Marijke Nel
- Born: 17 December 1967 (age 58) Richards Bay, South Africa
- Notable relative: Philip J. Nel (grandfather)
- Occupation: Technical Director

Rugby union career
- Position: fly-half

Senior career
- Years: Team / Apps / (Points)
- .: Wasps Ladies

Provincial / State sides
- Years: Team / Apps / (Points)
- .: Blue Bulls

International career
- Years: Team / Apps / (Points)
- 2005–06: South Africa

= Marijke Nel =

Marijke Nel (born 17 December 1967) is a South African-born Canadian tennis player and former women's international rugby union fly-half from Richards Bay, KwaZulu-Natal, South Africa. She played rugby until 2006 when she moved to Canada to coach tennis. She is the granddaughter of the former South Africa national rugby union team captain, Philip J. Nel.

== Rugby ==
After time at Kansas State University in the United States, Nel started playing rugby for Wasps Ladies in England as a fly-half. She then moved back to South Africa to play for Blue Bulls when competitive women's rugby started in South Africa. She made her international debut for the South Africa women's national rugby union team in 2005 during a tour to England. When South Africa travelled to Canada to take part in the 2006 Women's Rugby World Cup, Nel liked Canada so much she decided to settle there.

== Tennis ==
Nel started her time in Canada as a tennis coach in Bayers Lake, Nova Scotia before becoming the technical director for Tennis Nova Scotia.
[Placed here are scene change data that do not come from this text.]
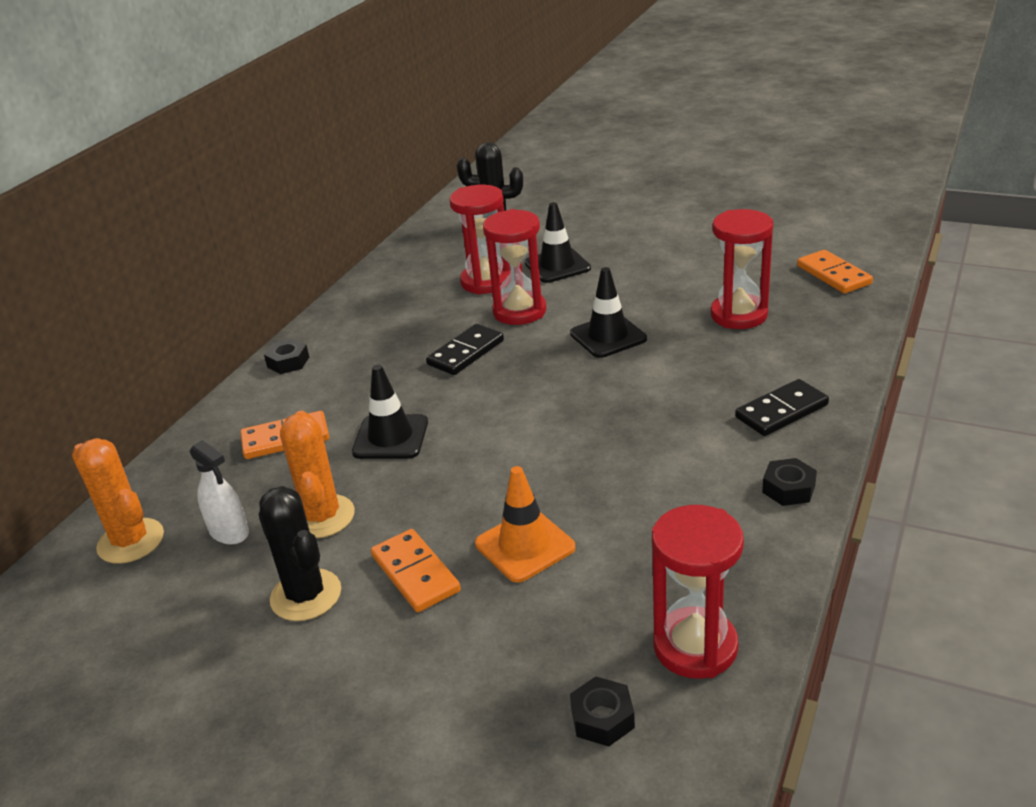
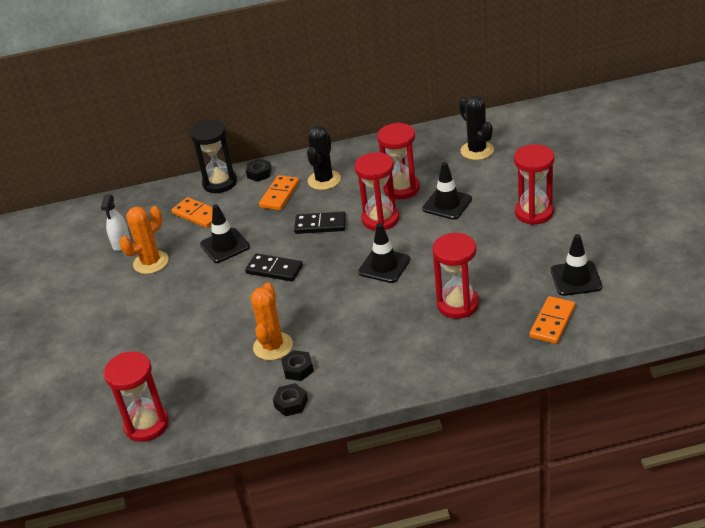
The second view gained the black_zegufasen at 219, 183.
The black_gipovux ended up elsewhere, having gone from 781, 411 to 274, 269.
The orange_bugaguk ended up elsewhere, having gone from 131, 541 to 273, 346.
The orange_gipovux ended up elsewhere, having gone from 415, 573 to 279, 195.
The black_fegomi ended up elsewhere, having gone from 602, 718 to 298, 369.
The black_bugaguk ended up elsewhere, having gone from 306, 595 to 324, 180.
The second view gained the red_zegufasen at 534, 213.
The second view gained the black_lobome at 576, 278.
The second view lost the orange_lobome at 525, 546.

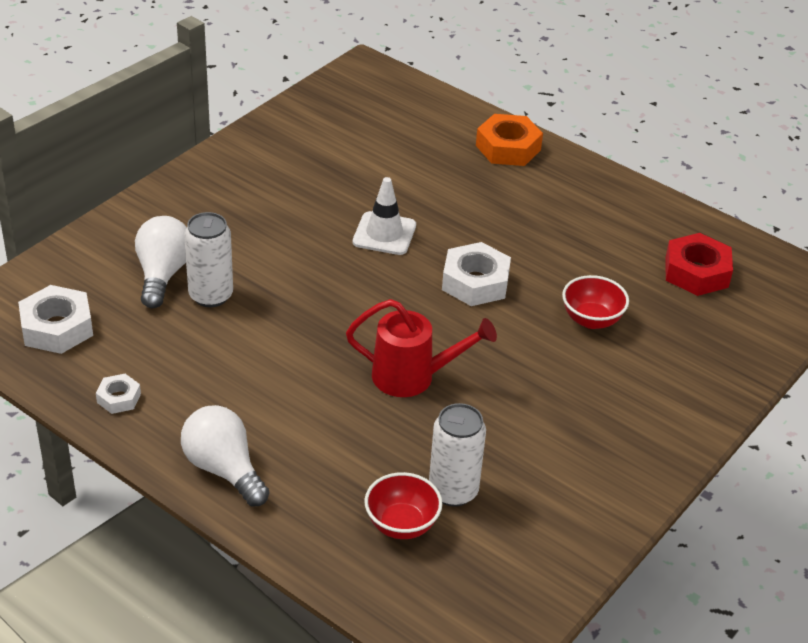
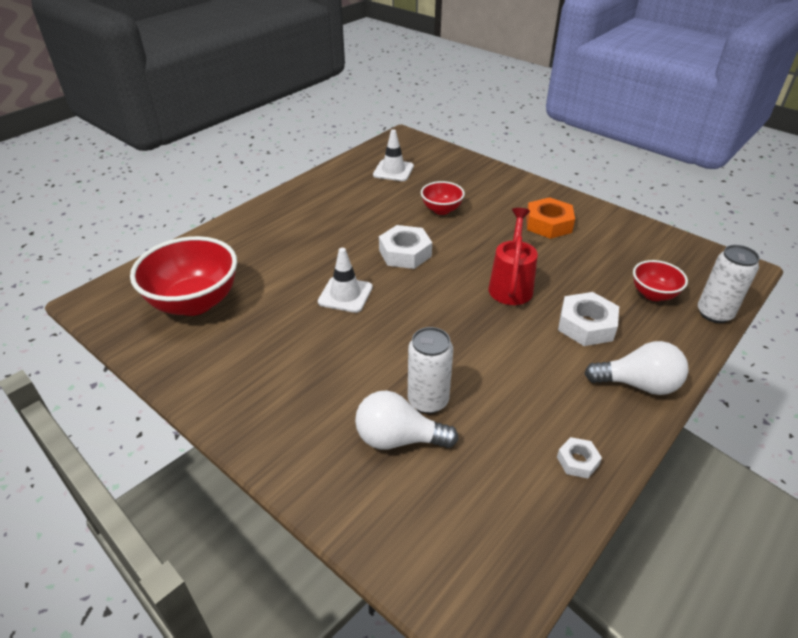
The second view gained the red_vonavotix at 194, 302.
Where the red_fegomi stood at 696, 272, the white_lobome came to stand at 393, 171.
The orange_fegomi ended up elsewhere, having gone from 508, 148 to 548, 224.
The white_fegomi ended up elsewhere, having gone from 57, 327 to 586, 325.
The white_bebikaki at 224, 469 ended up facing another way, 135 degrees counterclockwise from before.
The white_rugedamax ended up elsewhere, having gone from 453, 491 to 714, 313.

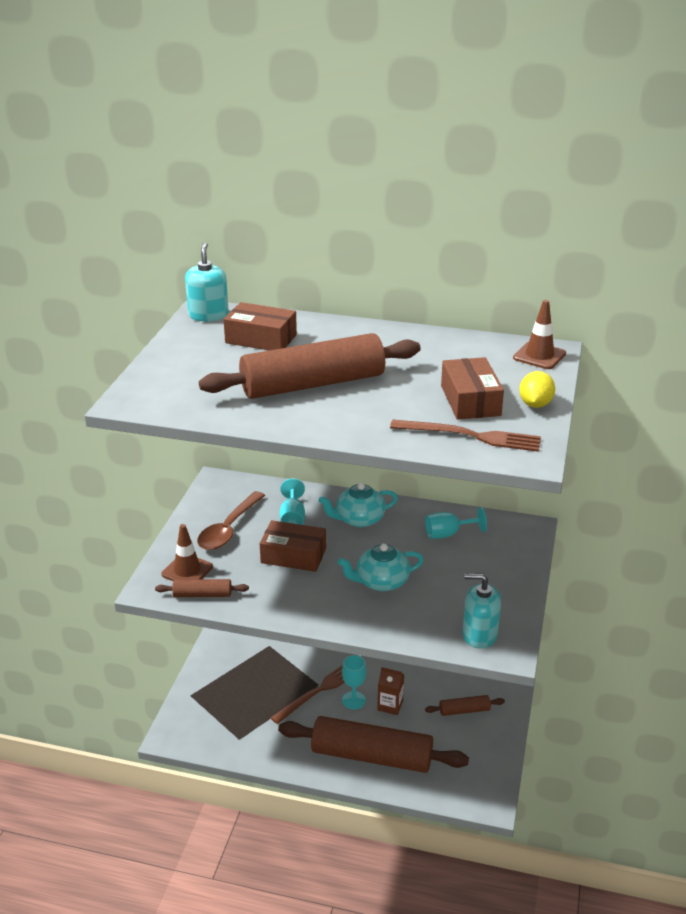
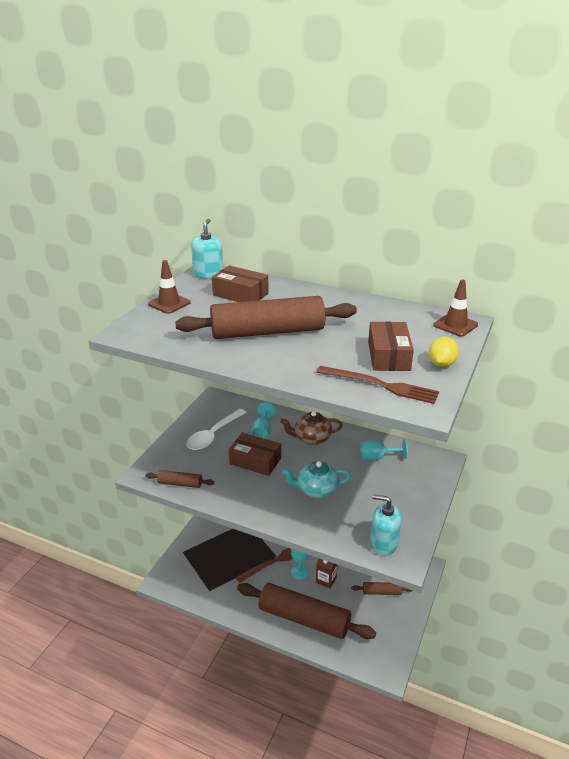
The brown_lobome ended up elsewhere, having gone from 187, 570 to 169, 303.
What was the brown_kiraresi at 229, 529 turned into the white_kiraresi at 213, 435.
What was the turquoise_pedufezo at 359, 519 turned into the brown_pedufezo at 311, 438.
She continued to play tennis and in 2016 won the doubles at the Senior National Championships. This would have meant that she was eligible to represent Canada at the 2017 ITF Young Seniors World Championships; however she was not a Canadian citizen. Following a request to her local Member of Parliament to fast track her citizenship application, her Canadian citizenship was granted in time to allow Nel to compete at the tournament in South Africa. During the tournament, she lost both her women's and mixed doubles matches as well as her singles tournament match in the first round however she did reach the final of the consolation bracket.